There was a crisis around 5,000 BCE. Readily available sources of obsidian had become depleted. Obsidian became scarce and, consequently, expensive.

Humanity did not become extinct. Tools made of copper were used as a substitute for those made of obsidian, Then bronze. Then iron. Then steel. We haven't looked back.

The moral of this story is that we should worry less about depleting resources on which we depend and considerably more about discouraging or outright preventing the innovation that encourages substituting depleted resources with those we still have.

Julia D.'s avatar
6hEdited

There are so many natural systems that we barely understand, especially in the field of health and medicine. And there are so many incentives to flatten the models we do have and oversimplify how we intervene in these systems, often causing harm.

For example, we only just confirmed a decade ago that Pitocin, the synthetic hormone that hospitals give almost all birthing mothers to prevent or treat hemorrhage or in higher doses to induce or intensify labor, obstructs mother-baby bonding, causing postpartum depression. Oops!

Evolution spent all this time figuring out how to make the birth process jumpstart maternal instincts and motivation, especially for mammals, and especially for comparatively premature human infants. And then we go and mess up those hormones and make motherhood harder and less fulfilling. Then we wonder why people don't have more kids.
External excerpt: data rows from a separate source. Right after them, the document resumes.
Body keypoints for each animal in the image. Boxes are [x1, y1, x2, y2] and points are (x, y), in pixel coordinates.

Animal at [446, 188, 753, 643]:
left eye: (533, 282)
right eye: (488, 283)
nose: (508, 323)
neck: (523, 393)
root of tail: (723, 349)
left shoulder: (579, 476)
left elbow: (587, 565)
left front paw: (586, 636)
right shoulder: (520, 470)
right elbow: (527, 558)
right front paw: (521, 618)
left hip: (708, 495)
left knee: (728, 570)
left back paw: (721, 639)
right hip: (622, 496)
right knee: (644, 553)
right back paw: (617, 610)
And hospitals probably won't change those protocols, because the non-pharmaceutical ways of boosting the brain's endogenous oxytocin that drives labor, prevents hemorrhage, and causes bonding are expensive or impossible to implement in hospitals. They basically amount to making sure the laboring mother feels at home and constantly supported in person by safe, snuggly, and familiar people, not bothered by unfamiliar places or people, lights, noises, paperwork, or hostility. Those things are what make hospitals operate efficiently, but they're what tank endogenous oxytocin production and labor progress and safety. That's why, in developed countries, and for low-risk mothers, home birth with a licensed midwife is safer than hospital birth. Regulatory capture is why home birth midwifery is not more common in the US.
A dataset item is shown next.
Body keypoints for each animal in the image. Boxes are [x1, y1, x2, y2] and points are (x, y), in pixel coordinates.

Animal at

Of course I appreciate the field of medicine in general, including prenatal ultrasounds, screening tests, Pitocin used to stop hemorrhage when it does occur, etc., all of which home birth midwives also do as a matter of course. High-risk interventions like Pitocin or C-sections are sometimes the best solution, they're just used more often than ideal because we're sabotaging labor earlier in the process.

My point is that some complex natural processes, like labor, are poorly understood, poorly taught (unlike midwives, OBs are surgeons foremost and have typically never witnessed an entire labor without drugs), and very inconvenient to scale for financial efficiency. Birth is my area of expertise, but I'm going to remember Gell-Mann and infer that there are many other such systems that we could inadvertently mess up.

Evolution has figured out some things that we haven't. We can certainly make some improvements - maternal and infant mortality is lower now than it was 10,000 years ago - but we need to always refer back to nature to make sure we're preserving the good as well as we can while preventing the bad. That requires ongoing scientific inquiry and a foundational respect for nature.